Alexandrovsky Lyceum

Address
Kamennoostrovsky Ave, 21-23
Category
Famous buildings
Years of foundation
1831–1834
Architects
L.I. Charlemagne, V.A. Demyanovsky
Style
classicism

The Imperial Alexandrovsky Lyceum - this name was given to the famous Tsarskoe Selo Lyceum after moving from Tsarskoye Selo to St. Petersburg. If Pushkin was born 40 years later, he would have studied here.

The history of the building on Kamennoostrovsky Avenue dates back to the first half of the 18th century when there was a vast estate there, which then went to the treasury.

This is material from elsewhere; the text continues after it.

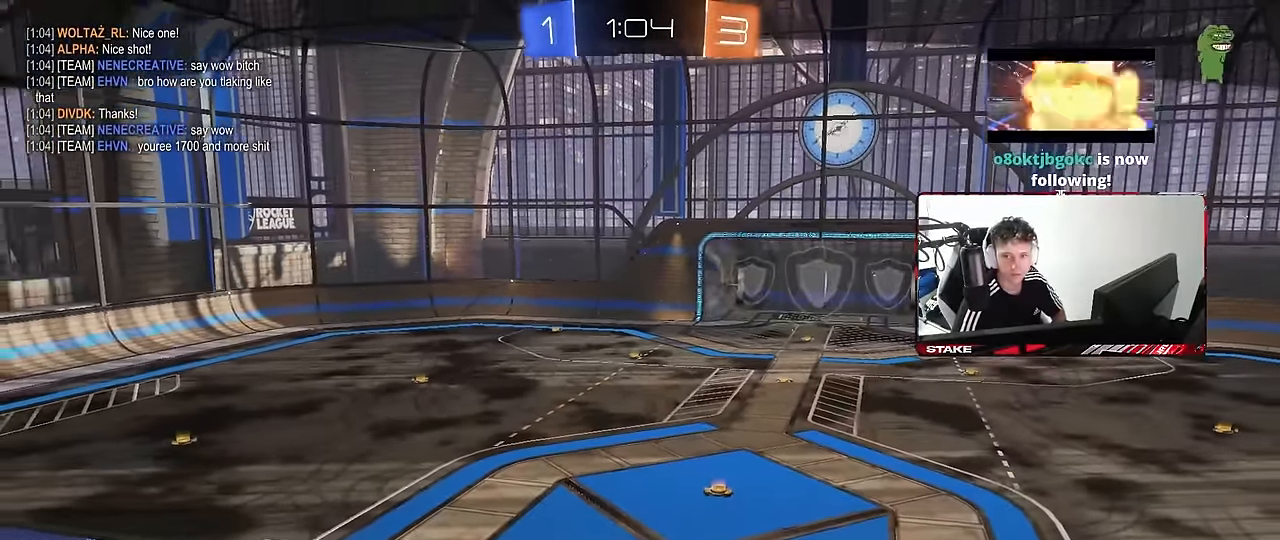
{"keys": [], "mouse": [], "events": []}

In 1768, the site was given for the installation of the first in Russia Spasivore House. Here Catherine II had injection against smallpox herself along with her son Pavel Petrovich. In 1803, the buildings were transferred to the Orphanage of the Chancery of Empress Maria.

The main building of the Lyceum at the address: Kamennoostrovsky Avenue, house 21, was built in 1831-1834 for the Aleksandrovsky orphanage. In 1838-1839 years in front of the building a square was pitched, surrounded by a cast-iron grate according to the drawing of the architect P.S. Plavov.

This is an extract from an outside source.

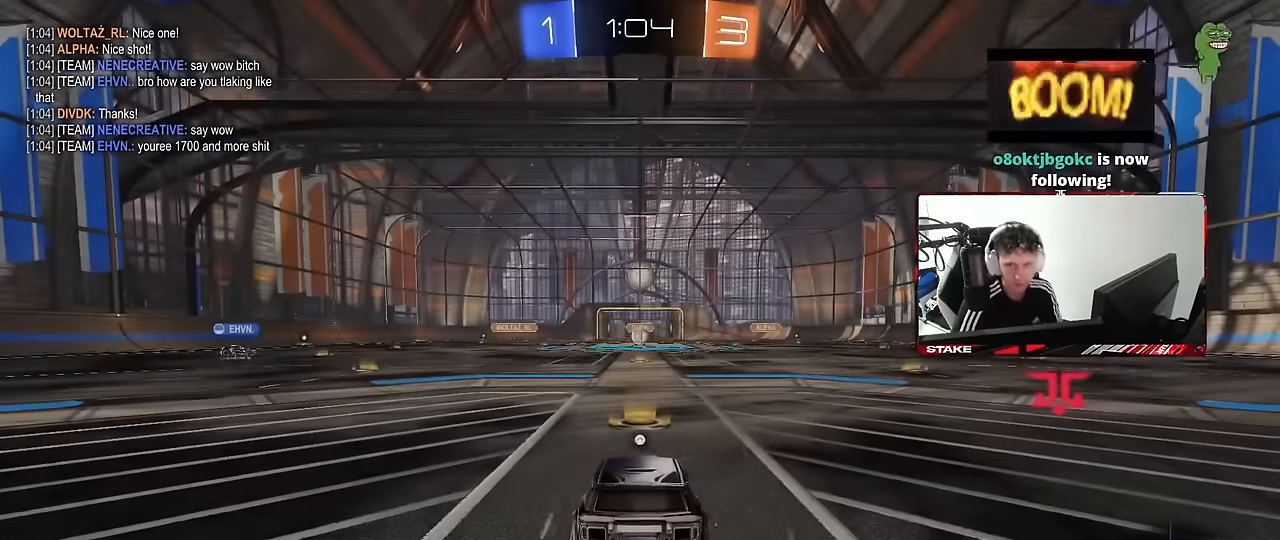
{"keys": [], "mouse": [], "events": []}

On September 6, 1843, the Tsarskoe Selo Lyceum moved to this building, which, under the decree of Nicholas I, was named the Imperial Alexander Lyceum.

The last graduation of students took place in the spring of 1917, but the classes continued occasionally. In May 1918 the Lyceum was closed, and its place was occupied by the Proletarian Polytechnic. At present, the building is occupied by the College of Management and Economics "Alexandrovsky Lyceum".

In front of the college, there is a bust of V.I. Lenin, which was installed here in 1955 on the site of the monument to A.S. Pushkin. The bronze bust of the poet by sculptor I.N. Schröder and architect S.P. Odnovalov since 1999 faces the Pushkin House on the Makarova Embankment, 4.